While sanctions are being imposed on oil, coal and gas, or at least significant efforts are being made to end dependency, the nuclear sector is being exempted from sanctions against Russia. You even enter into new dependencies.

Russian nuclear technology in the EU

Rosatom is the world's largest designer of nuclear power plants: there are 34 new reactor construction projects in 11 countries. All are supported by the IAEA and relations are close. Russia is also building new nuclear reactors in Europe. Only on August 26, 2022 did Hungary issue the building permit for the construction of two new Russian VVER 1200 reactors in Paks.

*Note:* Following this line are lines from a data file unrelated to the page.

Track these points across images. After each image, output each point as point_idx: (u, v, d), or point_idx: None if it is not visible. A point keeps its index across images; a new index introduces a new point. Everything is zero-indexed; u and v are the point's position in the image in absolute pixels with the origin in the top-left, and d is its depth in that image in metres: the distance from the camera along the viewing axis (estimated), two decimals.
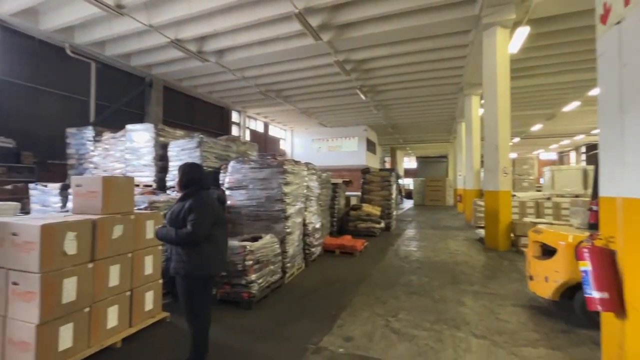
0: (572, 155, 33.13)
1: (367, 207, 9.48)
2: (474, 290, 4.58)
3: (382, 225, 9.49)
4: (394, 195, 10.79)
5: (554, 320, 3.52)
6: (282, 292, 4.53)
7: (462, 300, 4.19)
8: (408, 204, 24.48)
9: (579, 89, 13.29)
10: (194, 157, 5.64)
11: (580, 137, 25.25)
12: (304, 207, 5.98)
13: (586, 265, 2.26)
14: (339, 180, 9.44)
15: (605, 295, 2.16)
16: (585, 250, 2.29)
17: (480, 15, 7.37)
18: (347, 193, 11.20)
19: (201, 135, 5.93)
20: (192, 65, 10.71)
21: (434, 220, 13.47)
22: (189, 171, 2.65)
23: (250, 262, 3.93)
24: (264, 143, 20.28)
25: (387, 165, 33.38)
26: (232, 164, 5.45)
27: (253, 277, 3.93)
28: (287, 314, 3.78)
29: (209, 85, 13.48)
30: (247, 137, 18.52)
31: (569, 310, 3.40)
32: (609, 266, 2.19)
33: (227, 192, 5.34)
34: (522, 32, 7.69)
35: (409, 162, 43.98)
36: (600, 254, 2.23)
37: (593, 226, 3.08)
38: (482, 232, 8.29)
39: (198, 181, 2.63)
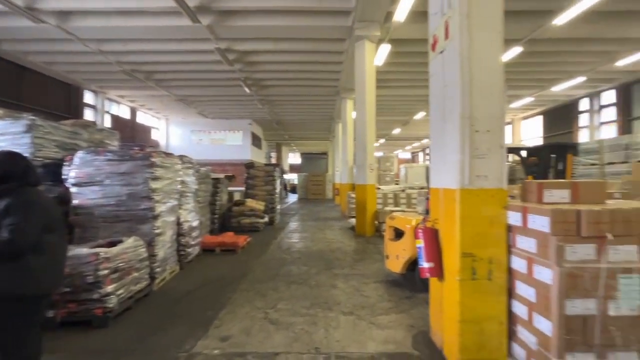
0: (421, 155, 41.00)
1: (250, 203, 9.38)
2: (345, 273, 5.14)
3: (266, 219, 9.57)
4: (278, 190, 11.01)
5: (402, 290, 4.30)
6: (150, 300, 4.02)
7: (335, 283, 4.64)
8: (293, 198, 25.46)
9: (425, 102, 16.51)
10: (20, 144, 4.33)
11: (426, 141, 31.47)
12: (178, 205, 5.43)
13: (420, 243, 2.83)
14: (221, 175, 8.99)
15: (432, 264, 2.76)
16: (420, 230, 2.87)
17: (352, 27, 8.22)
18: (231, 188, 10.80)
19: (32, 117, 4.61)
20: (19, 24, 8.20)
21: (315, 213, 14.43)
22: (2, 162, 2.02)
23: (106, 272, 3.32)
24: (131, 132, 17.46)
25: (273, 161, 33.82)
26: (80, 154, 4.46)
27: (110, 288, 3.33)
28: (155, 324, 3.38)
29: (47, 54, 10.63)
30: (108, 124, 15.53)
31: (413, 281, 4.21)
32: (434, 242, 2.80)
33: (73, 190, 4.35)
34: (385, 49, 8.99)
35: (294, 158, 45.70)
36: (429, 233, 2.83)
37: (428, 212, 3.88)
38: (354, 221, 9.37)
39: (20, 175, 2.03)
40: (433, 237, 2.81)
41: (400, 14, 7.15)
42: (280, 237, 8.31)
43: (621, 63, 10.77)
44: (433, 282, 2.96)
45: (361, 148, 8.58)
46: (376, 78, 8.79)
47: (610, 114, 14.35)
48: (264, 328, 3.25)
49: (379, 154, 25.17)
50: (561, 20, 7.85)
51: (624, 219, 2.01)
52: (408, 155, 44.40)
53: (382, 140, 30.45)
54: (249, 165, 10.52)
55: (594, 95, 15.01)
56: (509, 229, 2.48)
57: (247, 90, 13.85)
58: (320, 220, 11.83)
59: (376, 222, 8.45)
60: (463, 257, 2.46)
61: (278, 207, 11.18)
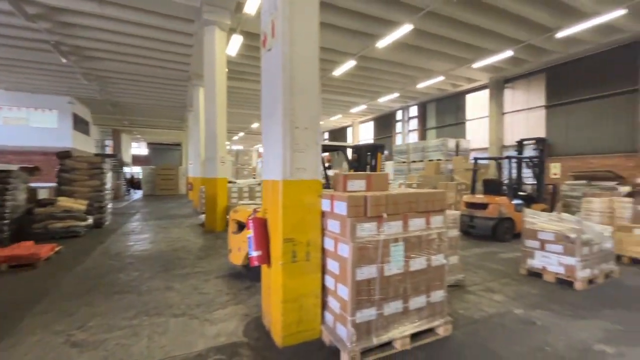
0: None
1: (65, 201, 7.44)
2: (185, 272, 4.79)
3: (90, 222, 7.83)
4: (108, 185, 9.17)
5: (243, 281, 4.36)
6: None
7: (170, 285, 4.25)
8: (138, 194, 21.90)
9: None
10: None
11: None
12: None
13: (250, 233, 2.92)
14: (13, 167, 6.73)
15: (260, 252, 2.89)
16: (250, 221, 2.95)
17: (201, 10, 7.65)
18: (36, 184, 8.29)
19: None
20: None
21: (162, 210, 12.87)
22: None
23: None
24: None
25: (110, 151, 28.05)
26: None
27: None
28: None
29: None
30: None
31: (253, 271, 4.32)
32: (263, 231, 2.94)
33: None
34: (237, 40, 8.81)
35: (140, 149, 39.36)
36: (258, 222, 2.94)
37: None
38: (204, 216, 8.85)
39: None
40: (262, 227, 2.94)
41: (250, 6, 7.15)
42: (110, 242, 6.97)
43: (420, 86, 14.30)
44: (264, 269, 3.12)
45: (211, 139, 8.17)
46: (232, 69, 8.55)
47: (415, 123, 18.90)
48: (61, 354, 2.63)
49: (239, 147, 24.75)
50: (381, 44, 9.71)
51: (394, 202, 2.65)
52: None
53: (241, 134, 30.02)
54: (63, 155, 8.28)
55: (405, 108, 19.40)
56: (323, 214, 2.87)
57: (63, 59, 10.86)
58: (166, 218, 10.62)
59: (228, 217, 8.25)
60: (285, 242, 2.69)
61: (110, 205, 9.33)
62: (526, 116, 13.08)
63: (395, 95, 15.98)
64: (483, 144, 14.55)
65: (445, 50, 10.64)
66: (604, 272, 4.38)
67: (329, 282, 2.80)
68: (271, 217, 2.90)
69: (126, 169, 26.37)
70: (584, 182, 9.85)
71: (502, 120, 13.89)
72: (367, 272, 2.54)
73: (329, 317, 2.81)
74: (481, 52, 10.86)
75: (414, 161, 15.23)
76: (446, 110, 16.98)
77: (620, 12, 7.90)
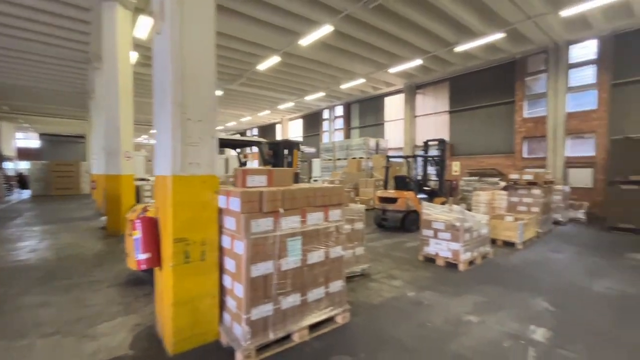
0: None
1: None
2: (70, 283, 4.15)
3: None
4: None
5: (142, 288, 3.96)
6: None
7: (47, 300, 3.63)
8: (26, 194, 18.37)
9: None
10: None
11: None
12: None
13: (137, 234, 2.65)
14: None
15: (149, 255, 2.64)
16: (137, 221, 2.67)
17: None
18: None
19: None
20: None
21: (55, 213, 11.01)
22: None
23: None
24: None
25: None
26: None
27: None
28: None
29: None
30: None
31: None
32: (153, 231, 2.69)
33: None
34: (146, 21, 7.95)
35: (29, 140, 33.11)
36: (147, 222, 2.68)
37: None
38: (106, 219, 7.83)
39: None
40: (151, 227, 2.69)
41: None
42: None
43: (344, 86, 14.92)
44: (157, 272, 2.87)
45: (113, 131, 7.24)
46: (143, 54, 7.65)
47: (341, 122, 19.67)
48: None
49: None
50: (304, 42, 9.82)
51: (291, 197, 2.68)
52: None
53: None
54: None
55: (331, 108, 20.06)
56: (220, 211, 2.75)
57: None
58: (59, 222, 9.11)
59: None
60: (176, 242, 2.50)
61: None
62: (434, 120, 14.68)
63: (321, 94, 16.39)
64: (400, 143, 15.87)
65: (364, 54, 11.26)
66: (481, 254, 5.15)
67: (227, 281, 2.70)
68: (162, 216, 2.68)
69: (8, 165, 21.89)
70: (476, 178, 11.48)
71: (415, 122, 15.35)
72: (264, 268, 2.52)
73: (226, 317, 2.72)
74: (396, 59, 11.78)
75: (339, 159, 15.90)
76: (368, 111, 18.06)
77: (500, 35, 9.38)
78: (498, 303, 3.57)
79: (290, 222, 2.67)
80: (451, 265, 4.84)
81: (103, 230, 7.65)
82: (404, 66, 12.01)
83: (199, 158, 2.61)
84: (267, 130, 27.24)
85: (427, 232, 5.15)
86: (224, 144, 5.69)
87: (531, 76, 11.37)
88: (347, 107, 19.06)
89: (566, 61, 10.36)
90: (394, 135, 16.44)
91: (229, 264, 2.65)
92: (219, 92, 15.89)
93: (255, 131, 28.85)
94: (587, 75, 10.14)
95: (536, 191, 7.13)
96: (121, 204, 7.17)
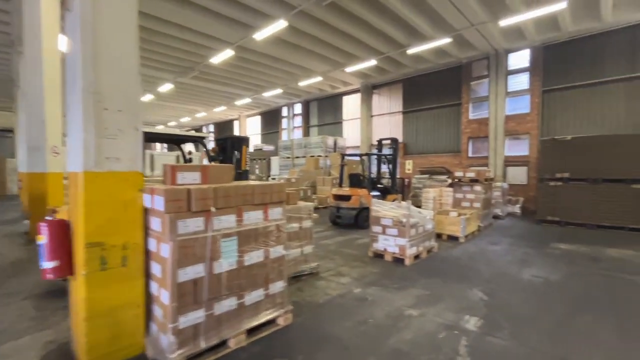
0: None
1: None
2: None
3: None
4: None
5: (64, 299, 3.52)
6: None
7: None
8: None
9: (151, 84, 15.13)
10: None
11: (161, 127, 29.37)
12: None
13: (42, 239, 2.31)
14: None
15: (57, 262, 2.32)
16: (43, 225, 2.33)
17: None
18: None
19: None
20: None
21: None
22: None
23: None
24: None
25: None
26: None
27: None
28: None
29: None
30: None
31: None
32: (62, 236, 2.37)
33: None
34: None
35: None
36: (55, 226, 2.36)
37: None
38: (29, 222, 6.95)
39: None
40: (60, 230, 2.37)
41: None
42: None
43: (302, 84, 14.81)
44: (72, 282, 2.54)
45: (37, 124, 6.43)
46: None
47: (300, 120, 19.55)
48: None
49: None
50: (259, 36, 9.54)
51: (225, 194, 2.51)
52: None
53: None
54: None
55: (290, 105, 19.86)
56: (146, 211, 2.50)
57: None
58: None
59: None
60: (89, 247, 2.22)
61: None
62: (389, 120, 15.14)
63: (279, 91, 16.13)
64: (358, 142, 16.14)
65: (320, 51, 11.24)
66: (427, 249, 5.35)
67: (153, 288, 2.47)
68: (74, 218, 2.36)
69: None
70: (427, 176, 12.03)
71: (371, 122, 15.71)
72: (193, 272, 2.33)
73: (153, 327, 2.48)
74: (351, 58, 11.92)
75: (298, 157, 15.79)
76: (327, 110, 18.14)
77: (447, 40, 9.88)
78: (438, 295, 3.70)
79: (225, 222, 2.50)
80: (398, 261, 4.96)
81: (26, 235, 6.79)
82: (359, 66, 12.20)
83: (118, 152, 2.34)
84: (224, 126, 26.27)
85: (376, 229, 5.23)
86: (155, 138, 5.28)
87: (476, 80, 12.16)
88: (306, 105, 19.00)
89: (505, 68, 11.22)
90: (352, 134, 16.69)
91: (155, 268, 2.42)
92: (169, 85, 14.95)
93: (212, 127, 27.70)
94: (523, 81, 11.07)
95: (478, 188, 7.62)
96: (47, 205, 6.39)
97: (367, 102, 15.54)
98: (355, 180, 8.46)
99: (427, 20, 9.36)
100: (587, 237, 6.74)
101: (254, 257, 2.70)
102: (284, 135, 20.32)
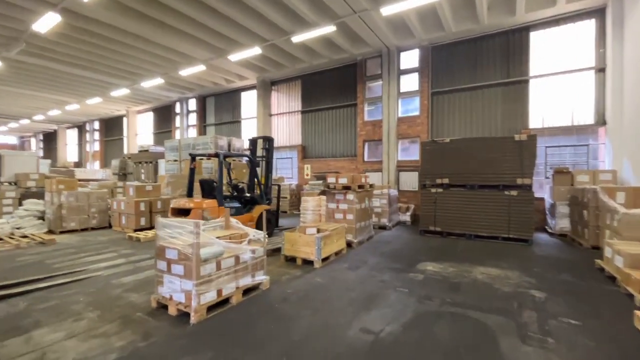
0: (34, 141, 31.09)
1: None
2: None
3: None
4: None
5: None
6: None
7: None
8: None
9: None
10: None
11: (26, 121, 23.63)
12: None
13: None
14: None
15: None
16: None
17: None
18: None
19: None
20: None
21: None
22: None
23: None
24: None
25: None
26: None
27: None
28: None
29: None
30: None
31: None
32: None
33: None
34: None
35: None
36: None
37: None
38: None
39: None
40: None
41: None
42: None
43: (184, 73, 12.48)
44: None
45: None
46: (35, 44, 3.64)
47: (194, 118, 17.02)
48: None
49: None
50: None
51: None
52: (14, 140, 32.28)
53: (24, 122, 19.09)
54: None
55: (183, 100, 17.20)
56: None
57: None
58: None
59: None
60: None
61: None
62: (288, 119, 13.71)
63: (160, 81, 13.50)
64: None
65: (194, 33, 9.22)
66: (243, 289, 3.73)
67: None
68: None
69: None
70: (320, 182, 10.78)
71: (270, 121, 14.10)
72: None
73: None
74: (233, 44, 10.15)
75: (186, 159, 13.36)
76: (225, 107, 16.03)
77: (331, 28, 8.74)
78: None
79: None
80: (184, 316, 3.22)
81: None
82: (243, 54, 10.46)
83: None
84: (112, 123, 22.16)
85: (160, 265, 3.43)
86: None
87: (370, 79, 11.40)
88: (202, 101, 16.60)
89: (398, 67, 10.62)
90: (251, 134, 14.85)
91: None
92: None
93: (97, 125, 23.21)
94: (413, 82, 10.57)
95: (350, 197, 6.41)
96: None
97: (264, 98, 13.90)
98: (208, 189, 6.61)
99: (308, 4, 8.08)
100: (461, 252, 5.95)
101: None
102: (178, 135, 17.54)
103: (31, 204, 8.02)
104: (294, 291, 3.98)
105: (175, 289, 3.29)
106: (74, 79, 13.64)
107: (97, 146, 23.44)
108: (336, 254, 5.56)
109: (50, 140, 28.39)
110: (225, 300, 3.50)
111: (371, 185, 7.29)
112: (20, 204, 8.29)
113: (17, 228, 7.36)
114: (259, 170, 7.67)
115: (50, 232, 7.79)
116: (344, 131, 12.09)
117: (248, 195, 7.25)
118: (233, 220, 4.34)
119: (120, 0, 7.65)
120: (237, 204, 6.70)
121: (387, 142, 10.58)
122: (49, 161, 16.48)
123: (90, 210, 8.39)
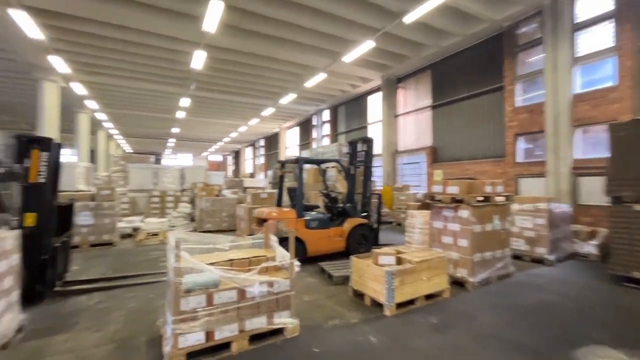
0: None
1: None
2: None
3: None
4: None
5: None
6: None
7: None
8: None
9: (168, 99, 15.46)
10: None
11: (220, 144, 31.11)
12: None
13: None
14: None
15: None
16: None
17: None
18: None
19: None
20: None
21: None
22: None
23: None
24: None
25: None
26: None
27: None
28: None
29: None
30: None
31: None
32: None
33: None
34: None
35: None
36: None
37: None
38: None
39: None
40: None
41: None
42: None
43: (309, 84, 12.83)
44: None
45: None
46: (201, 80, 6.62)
47: (328, 128, 17.48)
48: None
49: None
50: (206, 27, 8.19)
51: None
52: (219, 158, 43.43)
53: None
54: None
55: (318, 113, 18.03)
56: None
57: None
58: None
59: None
60: None
61: None
62: (416, 118, 11.85)
63: (293, 95, 14.52)
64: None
65: (304, 40, 9.27)
66: (250, 334, 2.79)
67: None
68: None
69: None
70: None
71: (396, 122, 12.63)
72: None
73: None
74: (343, 43, 9.54)
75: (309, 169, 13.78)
76: (353, 114, 15.70)
77: None
78: None
79: None
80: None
81: None
82: (357, 51, 9.65)
83: None
84: (271, 139, 26.14)
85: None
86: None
87: (524, 48, 8.21)
88: (334, 111, 16.92)
89: (571, 20, 7.15)
90: (378, 138, 13.81)
91: None
92: (186, 100, 14.98)
93: (262, 142, 27.97)
94: (602, 36, 6.79)
95: (463, 213, 4.39)
96: None
97: (389, 98, 12.60)
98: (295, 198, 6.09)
99: None
100: None
101: None
102: (315, 145, 18.55)
103: (183, 207, 9.89)
104: (325, 351, 2.73)
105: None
106: (234, 105, 16.64)
107: (262, 159, 28.21)
108: (429, 297, 3.79)
109: (237, 156, 36.56)
110: (223, 346, 2.69)
111: (508, 198, 4.86)
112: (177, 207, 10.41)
113: (172, 226, 9.17)
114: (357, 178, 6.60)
115: (194, 231, 9.34)
116: (485, 125, 9.25)
117: (340, 206, 6.29)
118: (273, 238, 3.51)
119: (236, 25, 8.42)
120: (321, 216, 5.87)
121: (552, 133, 7.22)
122: (223, 173, 20.83)
123: (222, 215, 9.59)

For the first time, this type of reactor can be built in the European Union. This not only brings Russia many billions of euros from Europe, but also leads to further energy dependency, and that for decades to come. A total of 16 reactors in Europe depend on Russian supplies.

At the same time, we are dealing with a new threat situation due to the warlike actions of Russia. Cyber ​​attacks also pose a risk. If the conflict escalates, any nuclear power plant could be a potential military target. The conclusion can therefore only be: if Europe is at war, Europe should not operate nuclear power plants.